Los investigadores crearon un programa, escrito en el lenguaje de programación Python, que hace uso de la información de acoplamiento dipolar residual (RDC), una medida de la distancia entre los átomos que se extienden desde los enlaces rotativos. Alimentado con datos sobre una molécula determinada de experimentos de RDC, el programa genera posibles formas en las que la molécula puede existir en tres dimensiones, y elige la opción más probable.
La técnica es más eficaz para abordar la estructura 3D de moléculas orgánicas que son de tamaño pequeño a mediano, y relativamente rígido, con átomos de carbono empaquetados en anillos en lugar de enlazados en largos, cadenas flexibles. El equipo probó su programa en seis de esas moléculas, incluyendo naltrexona, un medicamento utilizado para bloquear los efectos de los opioides, y estricnina, un pesticida.
Primero, determinaron la estructura 2D de cada molécula utilizando un programa de elucidación de estructuras asistido por computadora (CASE), con la ayuda de una colaboración con Clemens Anklin, vicepresidente de aplicaciones y formación de RMN en Bruker Corporation. Ellos alimentaron esa información junto con los datos de RDC sobre la molécula, en su nuevo programa. En cada caso, su programa pudo seleccionar la estructura 3D correcta.

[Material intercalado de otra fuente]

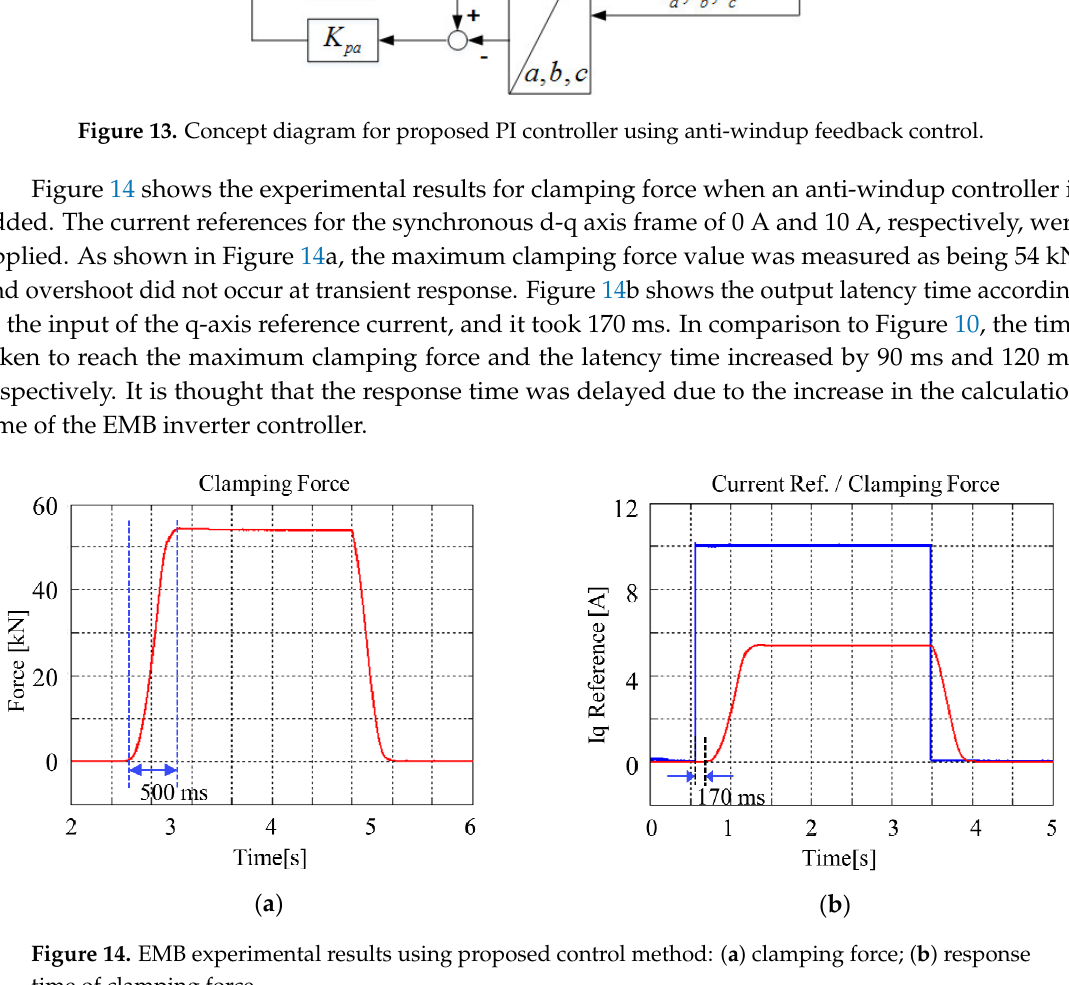
Figure 14. EMB experimental results using proposed control method: ( a ) clamping force; ( b ) response time of clamping force.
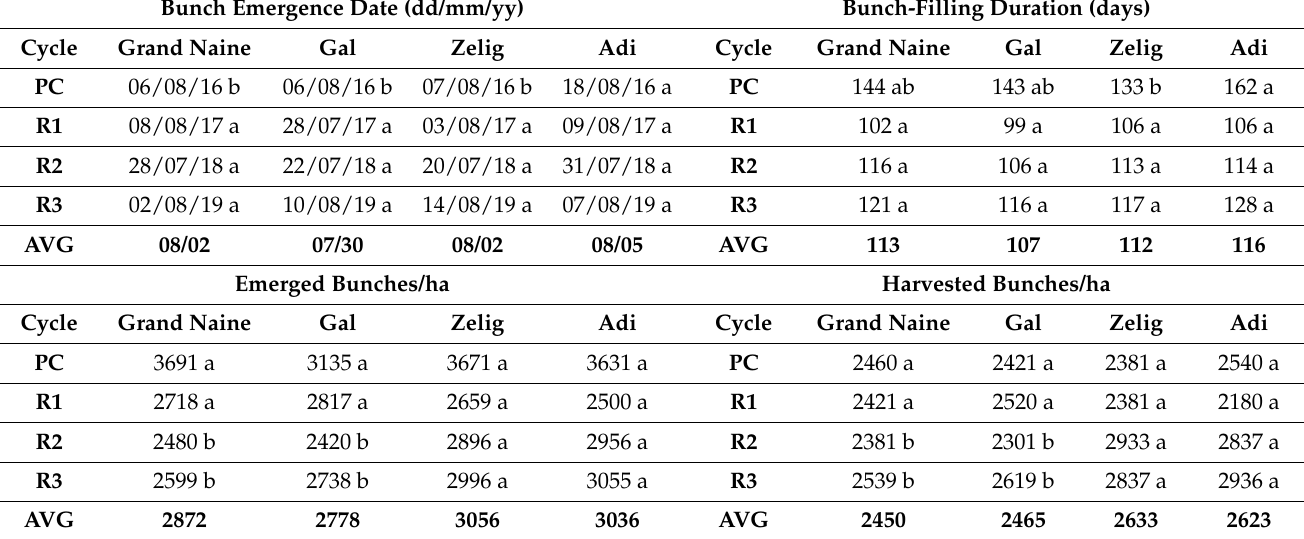
Table 2. Reproductive parameters for the various cultivars in each crop cycle and average of all cycles ( n = 150 plants/cultivar for bunch emergence date and bunch-filling duration in the various cycles). AVG is the mean of R1–R3 (bunch emergence date and bunch-filling parameters) and PC–R3 (emerged bunches per hectare and harvested bunches per hectare) cycles. Values in a row followed by the same letter are not significantly different ( p >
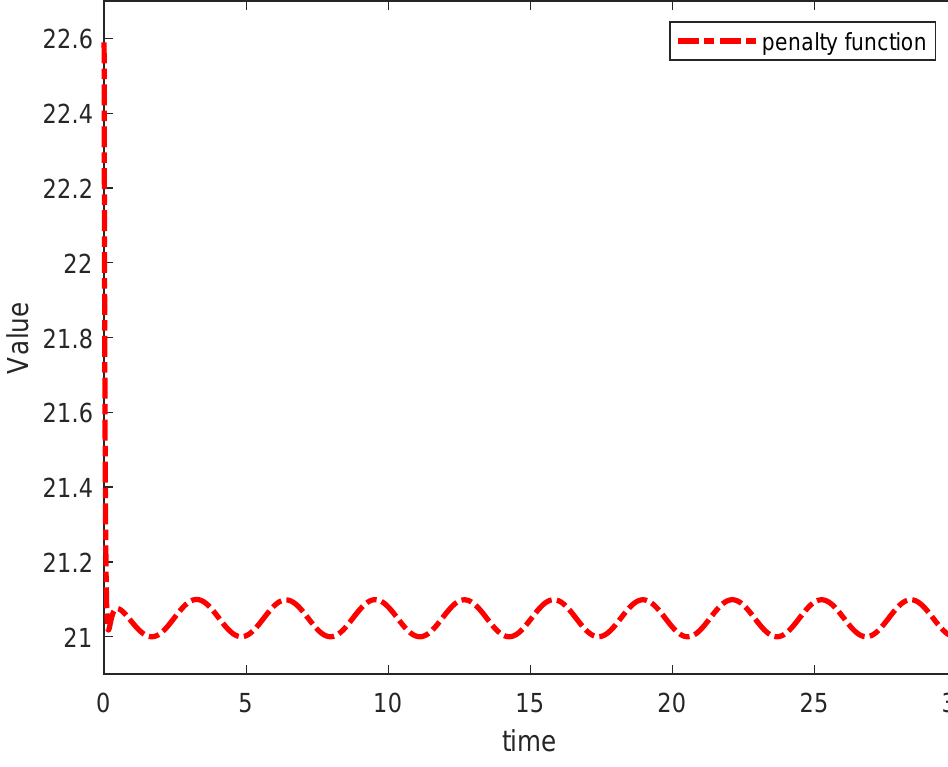
Figure 16. The value of penalty function based on the algorithm proposed in this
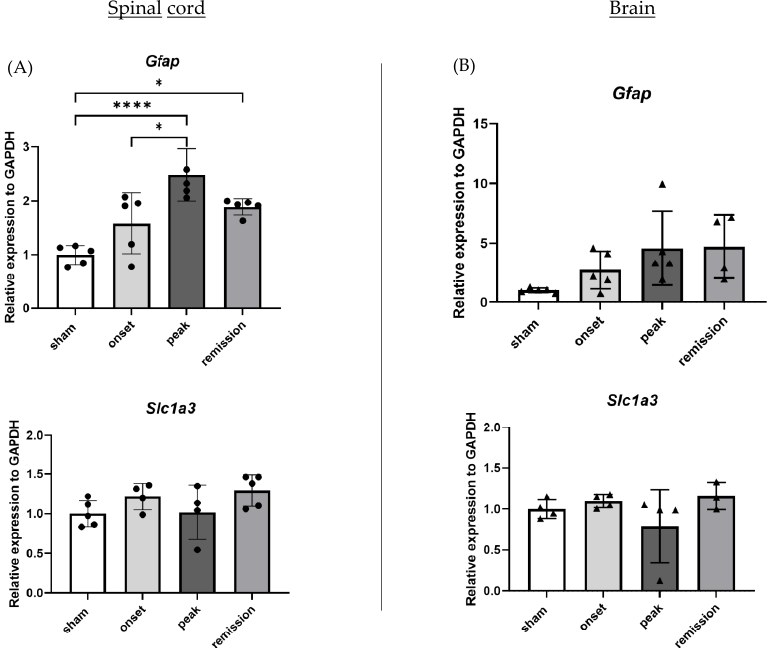
Figure 3. Differential expression of genes representative of astrogliosis in CNS organs during the different phases of PLP-induced EAE. The levels of mRNA transcripts for the selected genes relative to Gapdh were measured in the spinal cord ( A ) and brain ( B ) samples isolated from adjuvant controls and EAE mice on the onset, peak, and remission phases by RT-qPCR. A number of 3 to 5 mice was used in the experiment. Each symbol represents a sample. * p < 0.05, **** p < 0.0001, one-way ANOVA. 2.1.4. Oligodendrocyte and Neuronal Damage-Related Genes Although the RNA levels of Cnp do not differ significantly between the groups, the attacks on mature oligodendrocytes are reflected by the decrease in Mog RNA levels in the spinal cord samples at the peak of the disease coinciding with the maximal degree of disability (Figure 4). Neuronal damages are reflected by the important decrease in neuro- filament ( Nfh and Nfl ) and Mapt RNA levels during the onset and peak of the disease that still persist during remission (Figure 5).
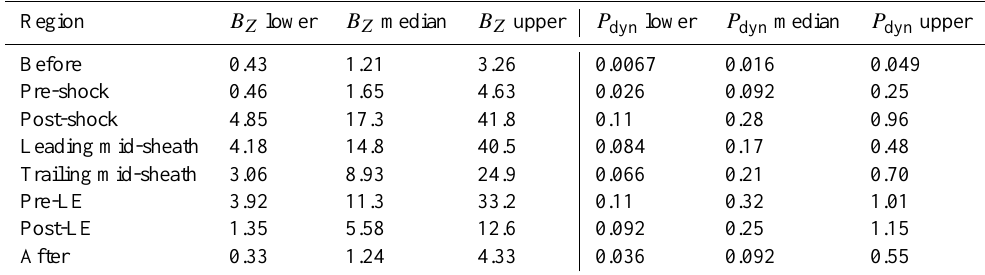
Table 3. The averages of the lower quartile, median, and upper quartile B Z and P dyn ULF powers in different regions (see Fig. 1). Note that we have separated here the mid-sheath into the leading and trailing sections. The units are (nT 2 Hz − 1 ) and (nPa 2 Hz − 1 ) for the B Z and P dyn ULF powers,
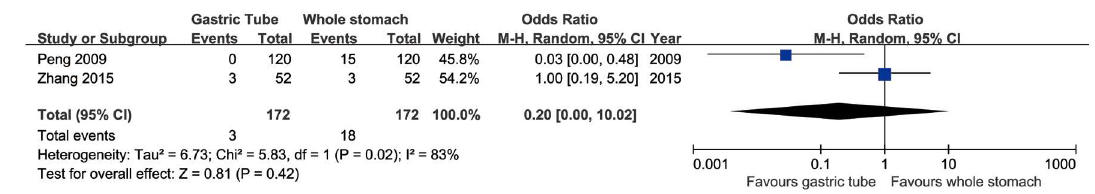
Fig 6. Forest plot of delayed gastric emptying in the whole-stomach and gastric-tube groups.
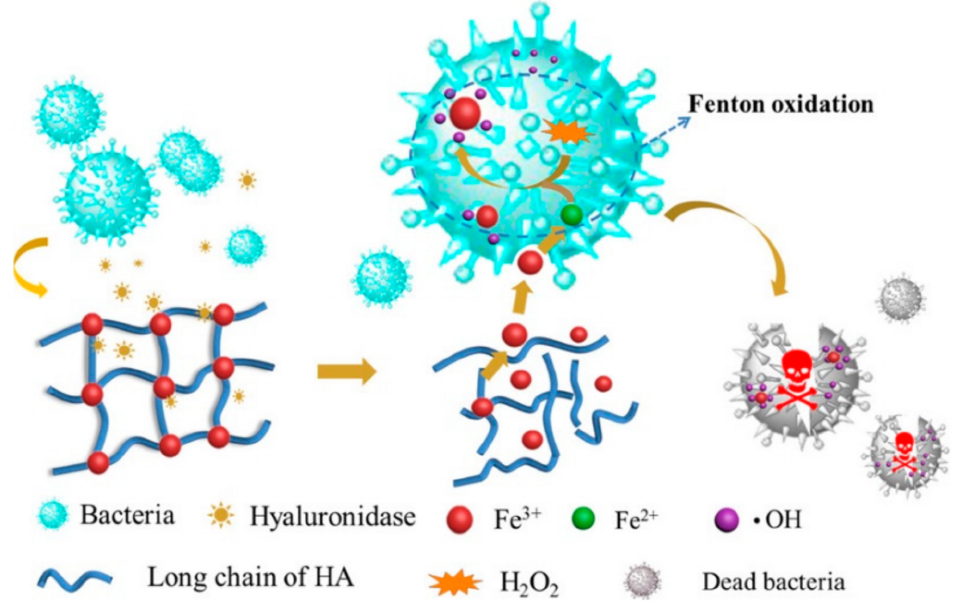
Figure 9. Sustained release effects of Fe 3+ loaded SHH. SHH: Fe 3+ -HA complex was rapidly adsorbed by bacteria and subsequently caused the reduction of Fe 3+ to Fe 2+ . Fe 2+ reacts with H 2 O 2 to generate hydroxyl radical (.OH) which damages the bacterial proteins or nuclear acids. This figure is reprinted from Tian et al. [156]. “This study is under Creative Commons Attribution 4.0 International License, which permits use, sharing, adaptation, distribution, and reproduction in any medium or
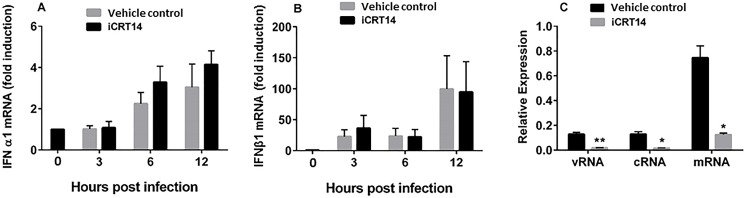
Effects of iCRT14 on influenza virus-induced IFN response and iCRT14-mediated inhibition of influenza virus RNA synthesis in Vero cells.(A, B) A549 cells were infected with A/PR/8/34 at an MOI of 1 for various times. The cells were treated with iCRT14 (12.5 μM) or vehicle control 1 h prior to infection. IFN α1 and β1 mRNA levels were determined by real-time PCR and normalized to GAPDH. The data are expressed as fold change relative to mock infection. (C) Vero cells were infected with A/PR/8/34 at an MOI of 5. The cells were treated with iCRT14 (12.5 μM) or vehicle control 1 h prior to infection. The cRNA, vRNA and mRNA levels of the NP gene were determined at 5 h post-infection using real-time PCR and normalized to GAPDH. The data are expressed as relative expression. The results of 3 independent experiments are presented as the mean ± SE. *p<0.05 vs. vehicle control, *p<0.01 vs. vehicle control (Student’s t-test).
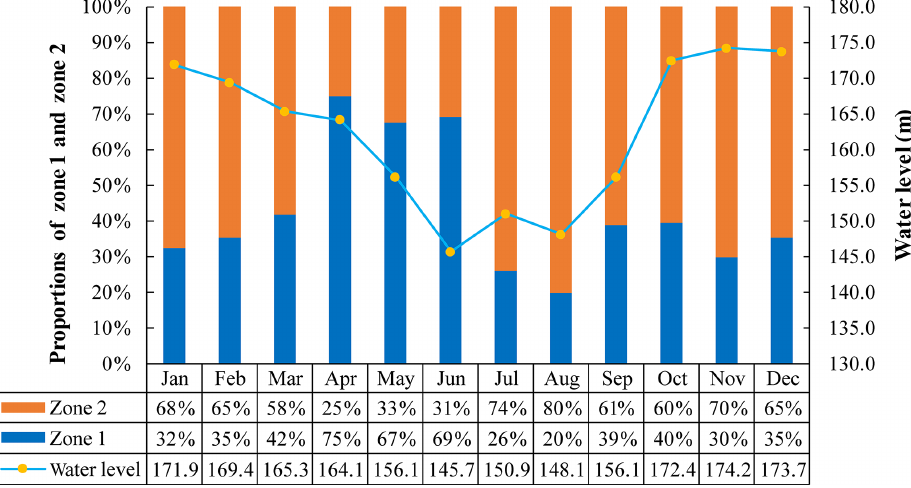
Figure 8. Proportions of zone 1 and zone 2 and the variation in water level. The orange bar represents zone 2, and the blue bar represents zone 1. The blue dashed line represents the variation in water level.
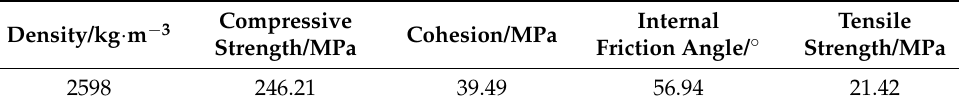
Figure 2. Internal structure of confining pressure system. Table 1. Mechanical parameters of the granite.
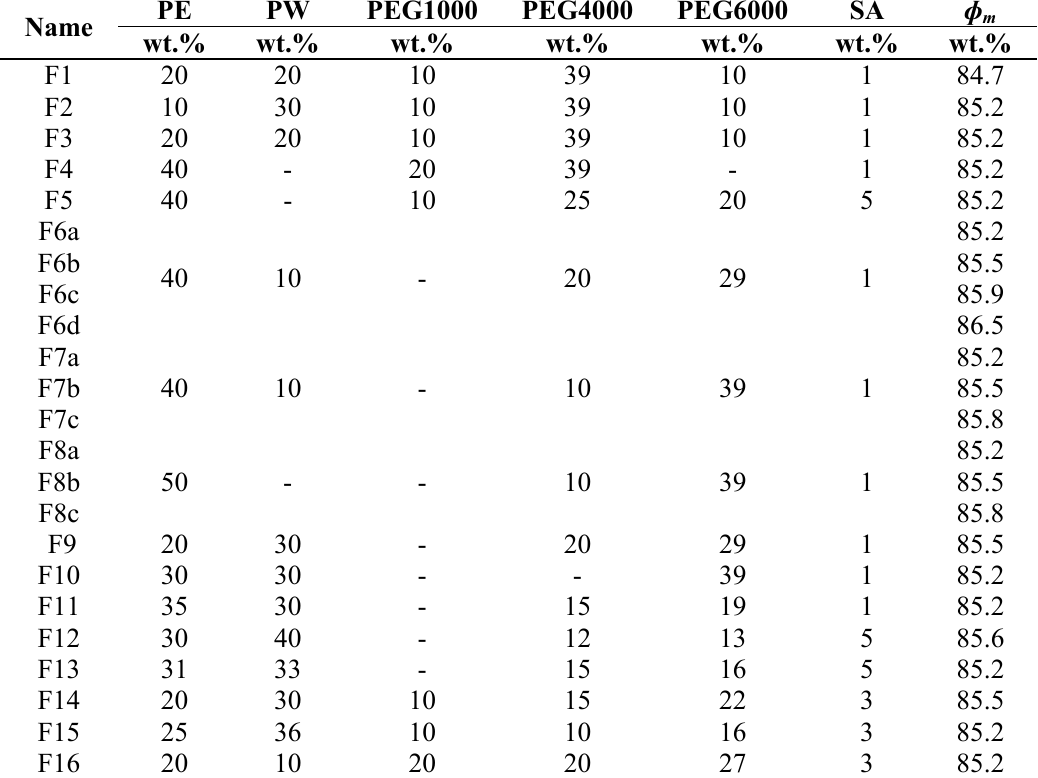
Table 1. Polyolefin-based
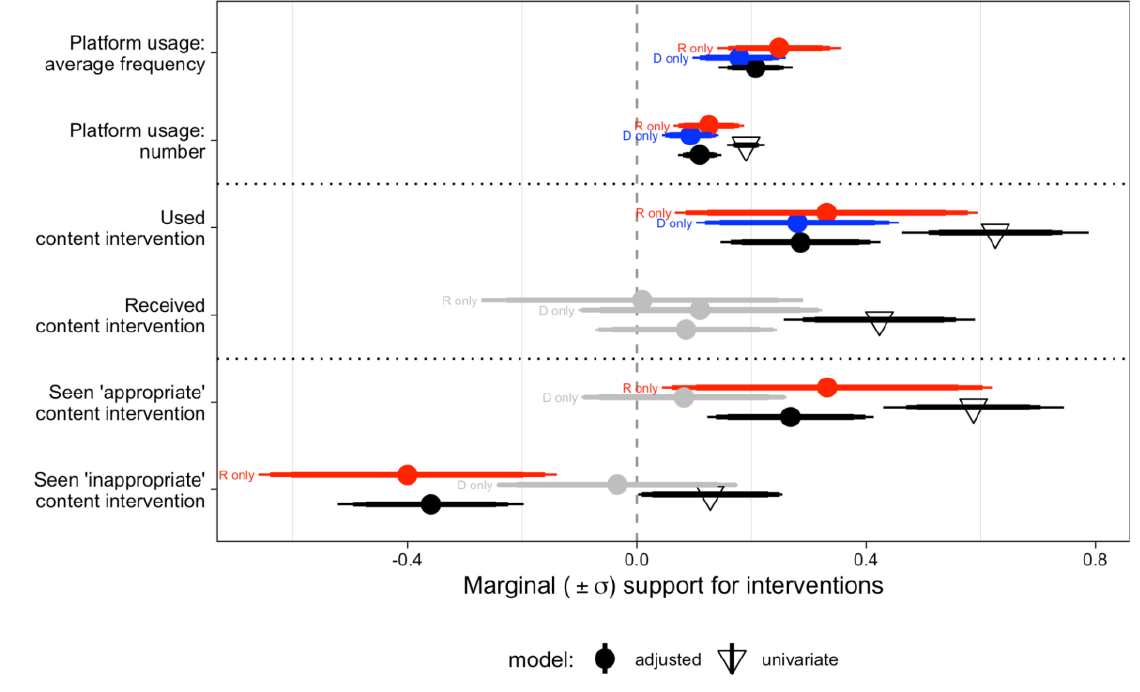
Figure 8. Association between social media experiences and intervention support (overall Index). This plot shows how a standardized increase in each experience variable ( y -axis) predicts an increase in the overall intervention support index ( x -axis) amongst all respondents (black), as well as Republicans only (red) and Democrats only (blue). See the Methods section for the control variables used in the adjusted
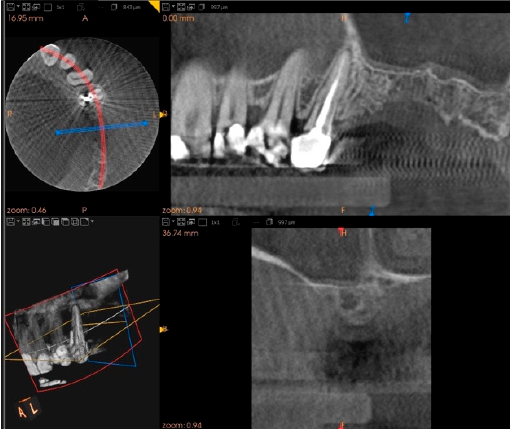
Figure 10. Cone-beam computed tomography (CBCT) shows bone volume preservation in the distal surface of the alveolus.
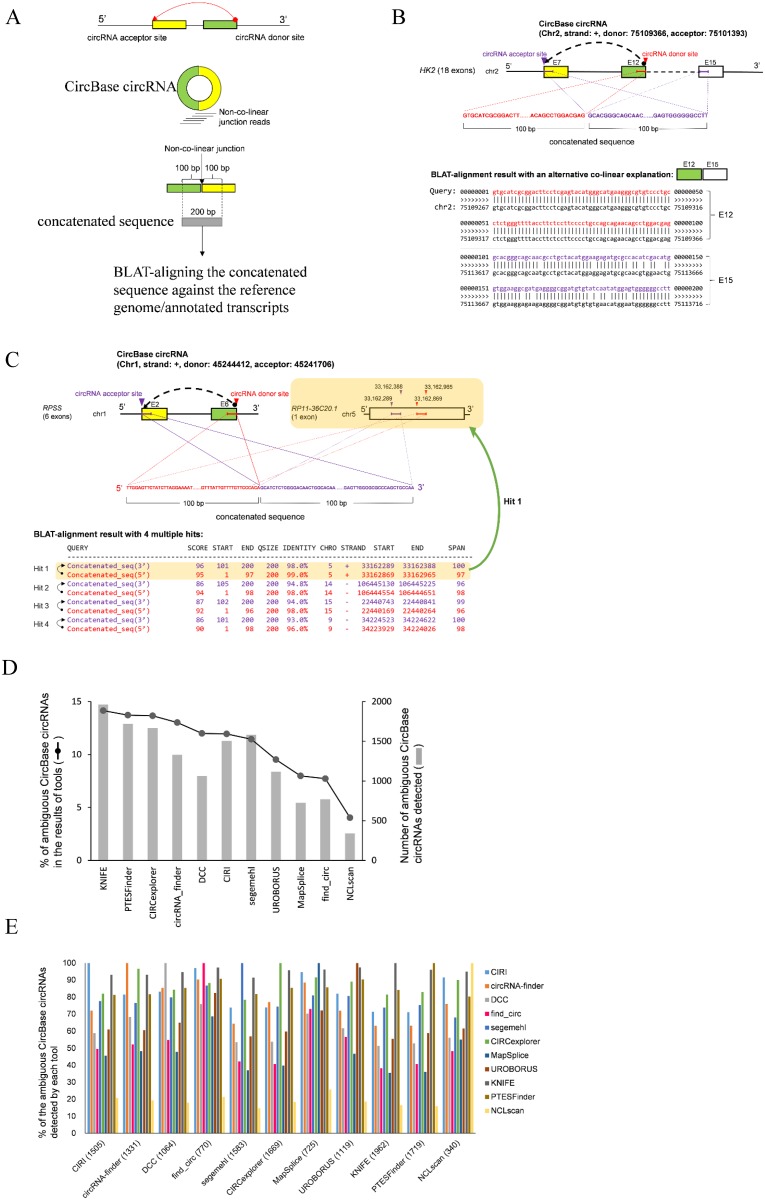
Detection of CircBase circRNAs with ambiguous alignments.(A) Schematic illustration of a concatenated sequence derived from a CircBase circRNA. (B and C) Examples of CircBase circRNAs with an alternative co-linear explanation (B) and multiple hits (C). For (B), the concatenated sequence of the CircBase circRNA (E12-E7) had an alternative co-linear explanation (E12-E15). For (C), the concatenated sequence of the CircBase circRNA (E6-E2) mapped to multiple positions (Hits 1–4). E, exon. (D) Distribution of the ambiguous CircBase circRNAs (2,316 events) in the results of the 11 tools (see also S2 Dataset). (E) Percentage of the ambiguous CircBase circRNA candidates of a tool when considering another circRNA predicting tool. The numbers in parentheses were ambiguous CircBase circRNA candidates detected by each tool.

"Pulsas un botón, y con poca o ninguna intervención humana, pasa de la estructura 2D a la 3D en una sola toma, "dice Gil.
Pero tan importante como la velocidad del programa es su minuciosidad.
"La cantidad de productos naturales que se informa erróneamente, donde la estructura informada no se corresponde con la estructura real, es realmente grande, "dice Navarro-Vázquez, profesor de química en la Universidade Federal de Pernambuco en Brasil. Este programa podría ser una forma valiosa de verificar posibles estructuras que, de otro modo, los investigadores podrían pasar por alto. ayudándoles a evitar sus propios prejuicios inherentes.
Gil remonta su visión de este proceso a su época como estudiante de posgrado y una conversación con un mentor hace 30 años sobre la idea de que los químicos algún día podrían poner una sustancia en una máquina y ver su estructura con solo presionar un botón. Pronto, el espera, programas como el suyo y la creación de Navarro-Vázquez integrarán los pasos anteriores del proceso, acercando aún más esa visión a la realidad.
"Estamos muy cerca, ", dice Gil." Este es el sueño de cualquier químico ".